One Git Push. Full Access to Millions of Repositories.

What Happened?

On March 4, 2026, researchers at Wiz discovered a critical injection flaw buried deep in GitHub’s internal git pipeline. The vulnerability, assigned CVE-2026-3854, affected both GitHub.com and GitHub Enterprise Server.

Here’s how it worked. When a user runs git push via SSH, the request passes through several internal services. One of those services, babeld, constructs an internal header called X-Stat, which carries security-critical configuration as semicolon-delimited key-value pairs. The problem: babeld copied git push option values directly into this header without sanitizing semicolons, the very character used as a field delimiter.

That meant a user could smuggle arbitrary fields into the header by crafting a push option with a semicolon in it. Since the header parser used last-write-wins logic, the injected fields silently overrode the legitimate ones.

From there, it escalated fast. The researchers chained three injections together: bypassing the sandbox, redirecting the hook script directory, and injecting a path traversal payload into a custom hook definition. The result was unsandboxed code execution as the git service user, with full filesystem access to the server.

GitHub mitigated the issue on GitHub.com within six hours of the report and released patches for all supported versions of GitHub Enterprise Server.

What made this discovery notable beyond the vulnerability itself: it is one of the first critical vulnerabilities in closed-source binaries found using AI, specifically AI-augmented reverse engineering tooling, which allowed the team to analyze compiled binaries and reconstruct internal protocols at a speed not previously feasible manually.

What’s the Impact?

On GitHub.com, the researchers confirmed code execution landed on shared storage nodes serving millions of repositories belonging to other users and organizations. The git service user, by design, has broad filesystem access across every repository on a given node. In other words, one compromised node meant every repo on it was within reach.

On GitHub Enterprise Server, the blast radius was even more direct: the same vulnerability granted full server compromise, including access to all hosted repositories and internal secrets.
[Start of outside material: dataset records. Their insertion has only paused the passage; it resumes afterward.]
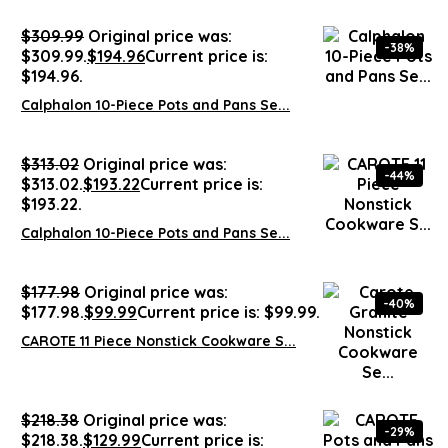
$
309.99
Original price was:
-38%
$309.99.
$
194.96
Current price is:
$194.96.
Calphalon 10-Piece Pots and Pans Se...
$
313.02
Original price was:
-44%
$313.02.
$
193.22
Current price is:
$193.22.
Calphalon 10-Piece Pots and Pans Se...
$
177.98
Original price was:
-40%
$177.98.
$
99.99
Current price is: $99.99.
CAROTE 11 Piece Nonstick Cookware S...
$
218.38
Original price was:
-29%
$218.38.
$
129.99
Current price is:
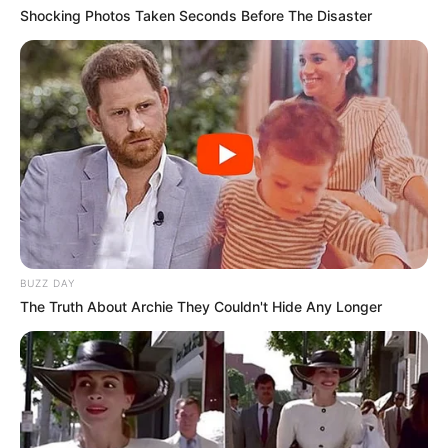
Shocking Photos Taken Seconds Before The Disaster
BUZZ DAY
The Truth About Archie They Couldn't Hide Any Longer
The researchers confirmed the cross-tenant exposure using their own test accounts only, and did not access other organizations’ code. But the exposure was real. At the time of public disclosure, 88% of GitHub Enterprise Server instances had not yet applied the patch.

How to Avoid This

For GitHub.com users: No action needed. GitHub patched it server-side.
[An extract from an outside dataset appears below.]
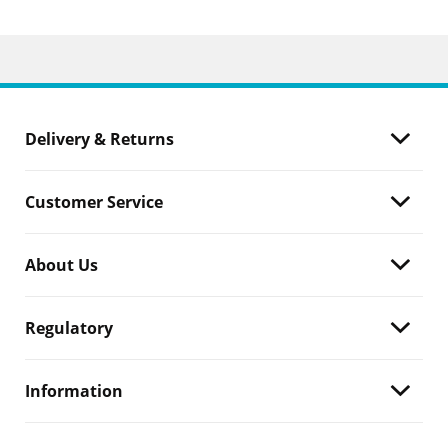
Delivery & Returns
Customer Service
About Us
Regulatory
Information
For GitHub Enterprise Server admins: Upgrade immediately to GHES version 3.19.3 or later. This is the version that patches CVE-2026-3854. If you are running any version at or below 3.19.1, your instance is still vulnerable. Wiz customers can use the pre-built Threat Center query to identify unpatched instances in their environments.

The broader lesson here cuts across any team running a multi-service architecture. When multiple services pass data through a shared internal protocol, each service’s assumptions about that data become an attack surface. In this case, one service trusted that push option values were safe to embed as-is. Another trusted every field in the header came from a legitimate source. The pre-receive hook assumed a specific environment variable could only hold one value in production. Each assumption was reasonable on its own. Together, they handed an attacker the keys.

Input sanitization at protocol boundaries isn’t optional. If user-controlled data flows into an internal header, a message bus, or any shared transport, validate and escape it before it gets there, not after.